Since 2009, the hashtag #WhyIWrite has encouraged thousands of people to lift their voices to the things that matter most to them. What is the history of “Why I Write”? In 1946, George Orwell wrote an essay with this title, and in 1976 Joan Didion wrote a version of her own. Since then, it has become a hashtag on Twitter that writers of all kinds use.
October 20, The National Day on Writing®, will be a day devoted to the importance of writing in our lives. Here are some ideas for you to celebrate writing for the national day and the rest of the year:
- Encourage your students to uncover all of the different kinds of writing they do on a daily basis by asking them to keep a list of everything they write, from text messages to school assignments, e-mails to diary entries, in a single day.
- After students make a list of everything they wrote in a day, help them see the variety in their writing, both individually and as a class. Post colorful chart paper with age-appropriate questions about purpose, audience, genre or type, and technology around the room.

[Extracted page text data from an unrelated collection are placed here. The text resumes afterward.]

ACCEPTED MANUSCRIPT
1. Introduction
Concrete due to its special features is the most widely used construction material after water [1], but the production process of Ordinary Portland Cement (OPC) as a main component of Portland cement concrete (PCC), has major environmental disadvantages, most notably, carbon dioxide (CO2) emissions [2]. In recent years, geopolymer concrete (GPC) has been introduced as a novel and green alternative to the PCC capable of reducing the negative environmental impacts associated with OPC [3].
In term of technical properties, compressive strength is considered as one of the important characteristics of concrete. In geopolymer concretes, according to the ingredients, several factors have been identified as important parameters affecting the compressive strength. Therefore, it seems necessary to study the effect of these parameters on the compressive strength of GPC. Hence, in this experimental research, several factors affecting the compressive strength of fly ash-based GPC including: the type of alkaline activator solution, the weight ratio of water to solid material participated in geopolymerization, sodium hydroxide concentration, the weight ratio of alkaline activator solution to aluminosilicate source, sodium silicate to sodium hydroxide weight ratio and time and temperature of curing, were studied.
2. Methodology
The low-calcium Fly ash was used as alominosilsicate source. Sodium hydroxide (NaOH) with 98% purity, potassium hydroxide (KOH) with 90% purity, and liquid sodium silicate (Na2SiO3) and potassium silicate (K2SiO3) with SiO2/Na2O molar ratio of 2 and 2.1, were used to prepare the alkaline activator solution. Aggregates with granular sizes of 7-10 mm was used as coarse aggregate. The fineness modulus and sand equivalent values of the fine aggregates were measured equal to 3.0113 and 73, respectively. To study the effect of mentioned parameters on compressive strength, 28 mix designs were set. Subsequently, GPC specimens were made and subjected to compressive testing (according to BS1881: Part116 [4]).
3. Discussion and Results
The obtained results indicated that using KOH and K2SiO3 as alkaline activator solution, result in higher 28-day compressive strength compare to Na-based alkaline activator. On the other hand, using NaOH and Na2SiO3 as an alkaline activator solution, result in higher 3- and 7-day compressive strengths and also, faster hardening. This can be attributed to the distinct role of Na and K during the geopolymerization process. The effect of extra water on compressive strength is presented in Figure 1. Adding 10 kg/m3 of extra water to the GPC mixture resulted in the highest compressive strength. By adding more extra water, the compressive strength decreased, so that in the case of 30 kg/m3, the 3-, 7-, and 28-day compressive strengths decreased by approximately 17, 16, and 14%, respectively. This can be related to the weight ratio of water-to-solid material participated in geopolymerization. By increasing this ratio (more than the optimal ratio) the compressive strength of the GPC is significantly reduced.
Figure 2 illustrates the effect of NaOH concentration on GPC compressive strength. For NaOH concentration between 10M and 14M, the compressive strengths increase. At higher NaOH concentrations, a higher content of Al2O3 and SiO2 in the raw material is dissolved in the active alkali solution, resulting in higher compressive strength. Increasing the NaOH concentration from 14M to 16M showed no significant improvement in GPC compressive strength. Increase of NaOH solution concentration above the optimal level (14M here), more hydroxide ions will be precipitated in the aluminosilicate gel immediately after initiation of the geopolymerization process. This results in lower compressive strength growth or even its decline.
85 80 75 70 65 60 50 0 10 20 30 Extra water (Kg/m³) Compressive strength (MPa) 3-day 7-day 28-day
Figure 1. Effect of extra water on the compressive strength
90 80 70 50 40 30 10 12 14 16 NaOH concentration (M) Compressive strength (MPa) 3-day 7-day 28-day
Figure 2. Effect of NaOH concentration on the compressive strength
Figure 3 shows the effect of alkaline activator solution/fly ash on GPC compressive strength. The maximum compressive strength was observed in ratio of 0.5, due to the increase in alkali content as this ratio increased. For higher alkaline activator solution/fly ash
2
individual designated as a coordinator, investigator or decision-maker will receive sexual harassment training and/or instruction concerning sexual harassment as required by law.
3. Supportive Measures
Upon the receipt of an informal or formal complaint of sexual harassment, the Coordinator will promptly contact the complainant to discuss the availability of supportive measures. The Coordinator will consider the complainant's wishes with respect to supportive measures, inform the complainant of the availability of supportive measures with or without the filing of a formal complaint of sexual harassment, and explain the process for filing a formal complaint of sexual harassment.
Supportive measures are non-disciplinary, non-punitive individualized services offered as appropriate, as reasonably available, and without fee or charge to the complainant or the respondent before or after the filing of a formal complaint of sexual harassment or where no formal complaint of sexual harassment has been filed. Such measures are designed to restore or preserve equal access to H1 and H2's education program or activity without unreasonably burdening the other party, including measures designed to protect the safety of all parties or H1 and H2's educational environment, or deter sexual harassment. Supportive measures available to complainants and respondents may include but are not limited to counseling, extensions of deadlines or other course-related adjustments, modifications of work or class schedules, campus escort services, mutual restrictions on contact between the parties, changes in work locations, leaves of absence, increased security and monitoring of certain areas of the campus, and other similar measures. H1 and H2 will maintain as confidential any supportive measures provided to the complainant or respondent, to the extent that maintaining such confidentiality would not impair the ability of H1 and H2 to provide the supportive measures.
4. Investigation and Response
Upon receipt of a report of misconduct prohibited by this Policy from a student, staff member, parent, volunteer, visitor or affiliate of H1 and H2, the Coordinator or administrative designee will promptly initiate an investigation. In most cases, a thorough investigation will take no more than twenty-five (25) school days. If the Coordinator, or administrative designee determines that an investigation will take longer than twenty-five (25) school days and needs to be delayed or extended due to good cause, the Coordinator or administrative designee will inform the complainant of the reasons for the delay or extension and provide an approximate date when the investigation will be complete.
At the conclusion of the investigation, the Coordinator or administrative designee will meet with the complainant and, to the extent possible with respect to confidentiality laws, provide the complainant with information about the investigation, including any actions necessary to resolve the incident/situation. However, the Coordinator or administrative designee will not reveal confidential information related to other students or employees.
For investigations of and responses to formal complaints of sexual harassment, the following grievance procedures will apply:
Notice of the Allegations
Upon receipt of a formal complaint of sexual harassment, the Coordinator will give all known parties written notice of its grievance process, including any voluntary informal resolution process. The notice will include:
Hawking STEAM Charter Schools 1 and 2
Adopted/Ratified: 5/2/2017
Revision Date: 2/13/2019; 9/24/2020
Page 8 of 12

- Ask students to brainstorm different categories for each poster based on the writing they did. Write these categories on the posters and then have students contribute examples from their personal lists. Facilitate a gallery walk of the posters once students have contributed to all of them.
- Encourage students to view and reflect on all kinds of writing – no matter the purpose, audience, type, or technology.
As you celebrate writing in October, share out with others using the hashtag #WhyIWrite!